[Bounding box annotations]

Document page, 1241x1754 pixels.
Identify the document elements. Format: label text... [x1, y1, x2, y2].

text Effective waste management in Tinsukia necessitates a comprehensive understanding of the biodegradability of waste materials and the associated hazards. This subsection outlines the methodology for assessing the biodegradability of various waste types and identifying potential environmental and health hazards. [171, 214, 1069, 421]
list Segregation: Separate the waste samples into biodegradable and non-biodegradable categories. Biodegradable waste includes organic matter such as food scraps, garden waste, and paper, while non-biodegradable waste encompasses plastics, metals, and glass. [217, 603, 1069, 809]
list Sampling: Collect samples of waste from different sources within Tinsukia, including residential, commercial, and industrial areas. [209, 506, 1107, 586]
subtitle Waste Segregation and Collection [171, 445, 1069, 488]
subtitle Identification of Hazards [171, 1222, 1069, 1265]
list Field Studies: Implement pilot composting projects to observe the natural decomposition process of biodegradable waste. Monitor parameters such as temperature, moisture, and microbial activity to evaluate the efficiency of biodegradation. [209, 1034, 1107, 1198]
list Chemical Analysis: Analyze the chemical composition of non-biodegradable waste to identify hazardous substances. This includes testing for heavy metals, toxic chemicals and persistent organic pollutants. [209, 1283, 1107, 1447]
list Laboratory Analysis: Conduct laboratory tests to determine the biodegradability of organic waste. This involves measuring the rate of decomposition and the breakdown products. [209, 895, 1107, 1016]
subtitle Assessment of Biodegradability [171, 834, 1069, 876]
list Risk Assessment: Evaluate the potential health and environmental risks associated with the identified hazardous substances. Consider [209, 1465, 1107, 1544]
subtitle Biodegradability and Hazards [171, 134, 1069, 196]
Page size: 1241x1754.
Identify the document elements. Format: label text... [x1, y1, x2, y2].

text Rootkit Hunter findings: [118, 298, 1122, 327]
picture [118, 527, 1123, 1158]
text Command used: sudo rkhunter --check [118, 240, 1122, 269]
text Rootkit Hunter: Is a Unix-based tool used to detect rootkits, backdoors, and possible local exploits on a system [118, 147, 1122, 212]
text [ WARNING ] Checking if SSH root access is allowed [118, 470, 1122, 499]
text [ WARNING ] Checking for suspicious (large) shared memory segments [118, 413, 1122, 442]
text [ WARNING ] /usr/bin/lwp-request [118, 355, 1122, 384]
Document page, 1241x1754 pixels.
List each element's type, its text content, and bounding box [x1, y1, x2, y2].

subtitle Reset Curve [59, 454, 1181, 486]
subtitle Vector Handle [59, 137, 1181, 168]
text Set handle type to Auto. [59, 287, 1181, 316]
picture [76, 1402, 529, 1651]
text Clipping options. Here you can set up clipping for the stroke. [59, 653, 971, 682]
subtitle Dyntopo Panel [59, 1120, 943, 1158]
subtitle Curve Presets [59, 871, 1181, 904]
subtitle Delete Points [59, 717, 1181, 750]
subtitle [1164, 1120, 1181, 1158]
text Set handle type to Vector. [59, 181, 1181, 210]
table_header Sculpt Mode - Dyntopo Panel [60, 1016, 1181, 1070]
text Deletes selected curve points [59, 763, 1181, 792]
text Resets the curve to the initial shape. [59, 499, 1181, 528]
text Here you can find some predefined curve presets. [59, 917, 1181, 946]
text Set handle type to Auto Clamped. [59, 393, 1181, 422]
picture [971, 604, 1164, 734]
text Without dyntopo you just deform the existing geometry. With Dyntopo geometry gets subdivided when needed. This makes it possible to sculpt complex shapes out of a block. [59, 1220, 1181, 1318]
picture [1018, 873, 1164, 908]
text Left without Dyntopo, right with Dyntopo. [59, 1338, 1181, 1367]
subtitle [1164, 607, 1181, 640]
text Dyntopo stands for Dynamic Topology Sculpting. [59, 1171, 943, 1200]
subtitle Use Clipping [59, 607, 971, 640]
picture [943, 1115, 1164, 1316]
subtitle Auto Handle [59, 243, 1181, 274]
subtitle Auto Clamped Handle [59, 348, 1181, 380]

**Written request**. Select every row above that contains the word "Analysis" and copy each of those rows in full.

**Result for this exercise**.
list Chemical Analysis: Analyze the chemical composition of non-biodegradable waste to identify hazardous substances. This includes testing for heavy metals, toxic chemicals and persistent organic pollutants. [209, 1283, 1107, 1447]
list Laboratory Analysis: Conduct laboratory tests to determine the biodegradability of organic waste. This involves measuring the rate of decomposition and the breakdown products. [209, 895, 1107, 1016]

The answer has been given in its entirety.